(Beginning of Records)

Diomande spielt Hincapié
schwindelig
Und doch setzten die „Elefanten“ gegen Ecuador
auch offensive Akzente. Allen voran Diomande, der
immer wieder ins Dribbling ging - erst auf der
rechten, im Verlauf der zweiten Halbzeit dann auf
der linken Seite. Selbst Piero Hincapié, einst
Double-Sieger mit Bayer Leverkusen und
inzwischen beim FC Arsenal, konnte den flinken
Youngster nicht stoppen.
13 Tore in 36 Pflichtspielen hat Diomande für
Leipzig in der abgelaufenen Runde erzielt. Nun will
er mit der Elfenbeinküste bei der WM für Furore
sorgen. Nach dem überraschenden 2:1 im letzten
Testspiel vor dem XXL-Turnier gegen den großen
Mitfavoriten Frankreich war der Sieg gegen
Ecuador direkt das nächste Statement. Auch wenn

(End of Records)

**What you should do**
Write out every entry again so that each line matches the original exactly.

**Problem solution**
Diomande spielt Hincapié
schwindelig
Und doch setzten die „Elefanten“ gegen Ecuador
auch offensive Akzente. Allen voran Diomande, der
immer wieder ins Dribbling ging - erst auf der
rechten, im Verlauf der zweiten Halbzeit dann auf
der linken Seite. Selbst Piero Hincapié, einst
Double-Sieger mit Bayer Leverkusen und
inzwischen beim FC Arsenal, konnte den flinken
Youngster nicht stoppen.
13 Tore in 36 Pflichtspielen hat Diomande für
Leipzig in der abgelaufenen Runde erzielt. Nun will
er mit der Elfenbeinküste bei der WM für Furore
sorgen. Nach dem überraschenden 2:1 im letzten
Testspiel vor dem XXL-Turnier gegen den großen
Mitfavoriten Frankreich war der Sieg gegen
Ecuador direkt das nächste Statement. Auch wenn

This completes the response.